Every Apache Spark release brings not only completely new components but also new native functions. The 3.1.1 is not an exception and it also comes with some new built-in functions!
Data Engineering Design Patterns
Looking for a book that defines and solves most common data engineering problems? I wrote
one on that topic! You can read it online
on the O'Reilly platform,
or get a print copy on Amazon.
I also help solve your data engineering problems 👉 contact@waitingforcode.com 📩
JSON functions
To start, we've 2 new functions operating on JSON documents. The first of them returns the number of elements in an array. The function is called json_array_length. You can use it alongside the JSON transformation functions to check the properties of the document. The second of the functions is json_object_keys. You can use it to extract the keys of the document.
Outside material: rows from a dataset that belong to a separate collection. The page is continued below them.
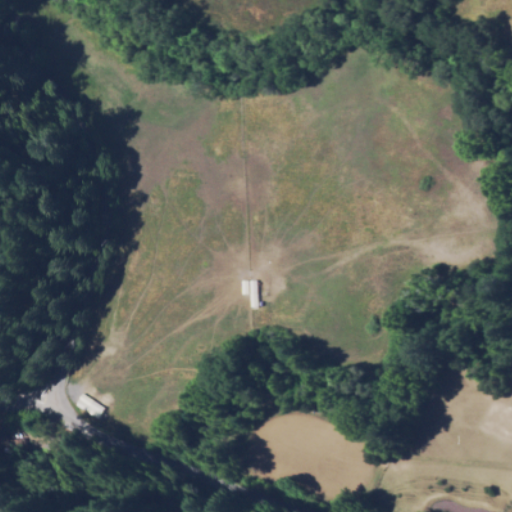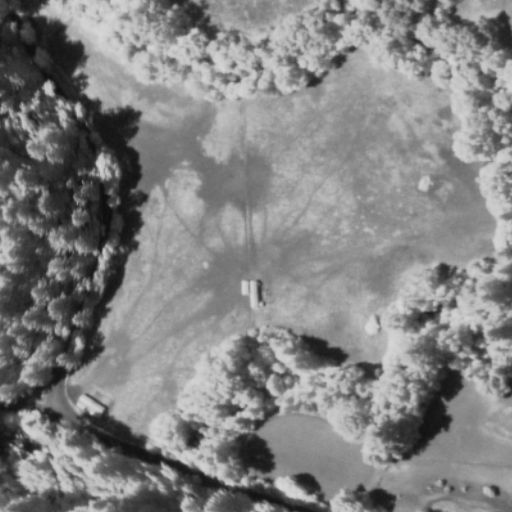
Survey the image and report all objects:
road: (61, 341)
road: (16, 404)
building: (86, 407)
building: (6, 445)
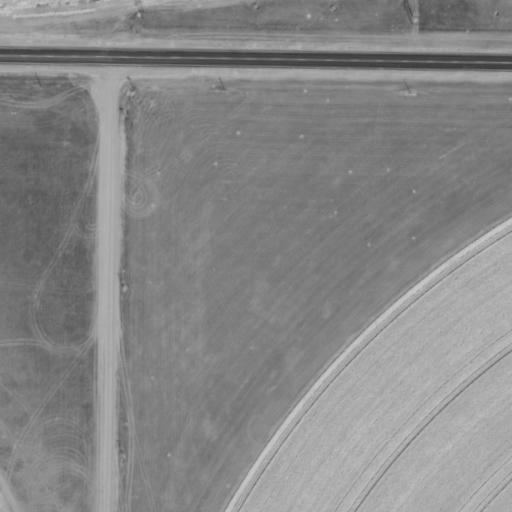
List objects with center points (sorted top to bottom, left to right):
road: (255, 58)
road: (109, 284)
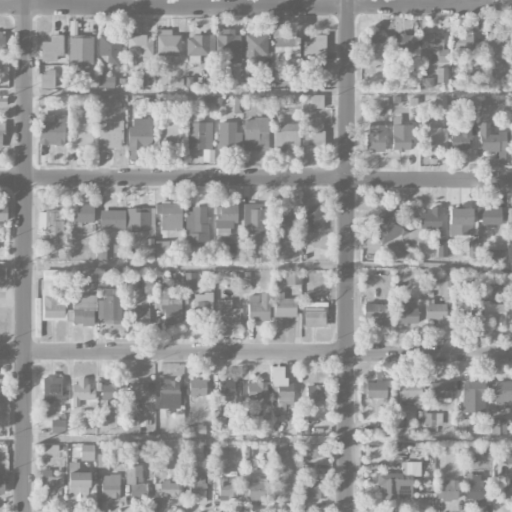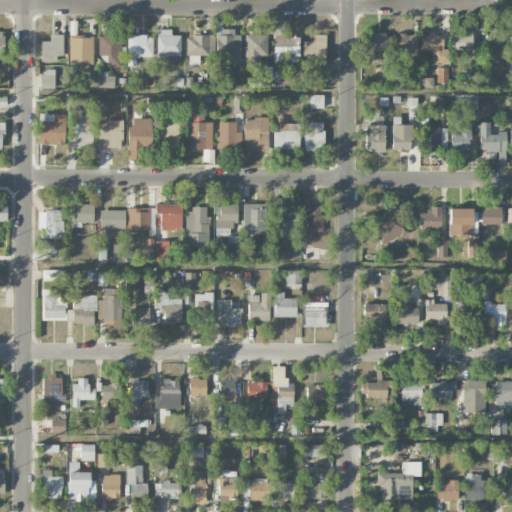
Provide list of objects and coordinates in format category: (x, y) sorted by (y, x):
road: (251, 7)
building: (375, 41)
building: (404, 42)
building: (462, 42)
building: (167, 43)
building: (1, 45)
building: (199, 45)
building: (227, 46)
building: (434, 47)
building: (52, 48)
building: (110, 48)
building: (139, 48)
building: (254, 49)
building: (285, 49)
building: (314, 50)
building: (441, 74)
building: (47, 80)
building: (106, 82)
road: (255, 93)
power tower: (36, 100)
building: (316, 101)
building: (465, 102)
building: (238, 103)
building: (440, 105)
building: (51, 129)
building: (79, 132)
building: (167, 132)
building: (139, 133)
building: (110, 134)
building: (255, 134)
building: (199, 135)
building: (1, 136)
building: (228, 136)
building: (313, 136)
building: (286, 137)
building: (375, 138)
building: (434, 138)
building: (460, 140)
building: (492, 141)
building: (208, 155)
road: (255, 179)
building: (3, 213)
building: (82, 215)
building: (489, 215)
building: (169, 216)
building: (314, 218)
building: (112, 219)
building: (138, 219)
building: (225, 219)
building: (253, 219)
building: (430, 219)
building: (510, 219)
building: (459, 221)
building: (288, 222)
building: (50, 223)
building: (196, 226)
building: (388, 226)
building: (442, 248)
building: (161, 250)
road: (347, 255)
road: (24, 256)
building: (497, 256)
power tower: (36, 258)
road: (255, 266)
building: (53, 275)
building: (292, 277)
building: (101, 278)
building: (190, 281)
building: (443, 286)
building: (203, 304)
building: (52, 305)
building: (108, 306)
building: (284, 306)
building: (259, 307)
building: (464, 307)
building: (168, 308)
building: (83, 310)
building: (435, 312)
building: (494, 312)
building: (404, 313)
building: (228, 314)
building: (314, 314)
building: (373, 314)
building: (141, 317)
road: (256, 353)
building: (197, 387)
building: (52, 389)
building: (138, 389)
building: (375, 389)
building: (441, 389)
building: (1, 390)
building: (256, 390)
building: (81, 391)
building: (109, 392)
building: (226, 392)
building: (315, 393)
building: (410, 394)
building: (499, 394)
building: (167, 395)
building: (284, 396)
building: (472, 396)
building: (102, 418)
building: (432, 422)
building: (57, 426)
building: (133, 426)
building: (497, 427)
road: (255, 435)
power tower: (36, 444)
building: (313, 450)
building: (280, 451)
building: (87, 452)
building: (502, 456)
building: (106, 461)
building: (135, 482)
building: (77, 483)
building: (395, 483)
building: (1, 485)
building: (51, 485)
building: (196, 485)
building: (110, 486)
building: (227, 487)
building: (475, 487)
building: (166, 489)
building: (254, 490)
building: (284, 490)
building: (315, 490)
building: (446, 490)
building: (507, 490)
Once again, if mixed with a transformation function, you can analyze the content of nested fields:
Seq(
("""{"number1": 1, "number2": {"number3": 3}, "number4": 4, "number5": [5, 5, 5]}"""),
("""{"number1": 1, "number2": {"number3": 3}, "number4": 4, "number5": [5, 5, 5, 5, 5, 5], "number6": 6}""")
).toDF("json_string").createTempView("json_fields_table")
val response = sparkSession.sql(
"""
|SELECT
| JSON_OBJECT_KEYS(json_string) AS outer_fields,
| JSON_OBJECT_KEYS(GET_JSON_OBJECT(json_string, "$.number2")) AS nested_keys,
| JSON_ARRAY_LENGTH(GET_JSON_OBJECT(json_string, "$.number5")) AS number5_length
|FROM json_fields_table
|""".stripMargin).as[(Seq[String], Seq[String], Int)].collect()
response should have length 2
response should contain allOf(
(Seq("number1", "number2", "number4", "number5"), Seq("number3"), 3),
(Seq("number1", "number2", "number4", "number5", "number6"), Seq("number3"), 6)
)
Both functions were implemented by Rakesh Raushan.
Datetime functions
Much more things happened for datetime functions. To start, a new set of functions were added by philipse, TJX2014 and Max Gekk to convert integer values representing seconds, milliseconds or microseconds, to UNIX timestamps:
val timestampsFromInts = sparkSession.sql(
"""
|SELECT
| TIMESTAMP_SECONDS(1) AS timestamp_seconds_value,
| TIMESTAMP_MILLIS(1000) AS timestamp_millis_value,
| TIMESTAMP_MICROS(1000000) AS timestamp_micros_value
|""".stripMargin).as[(String, String, String)].collect()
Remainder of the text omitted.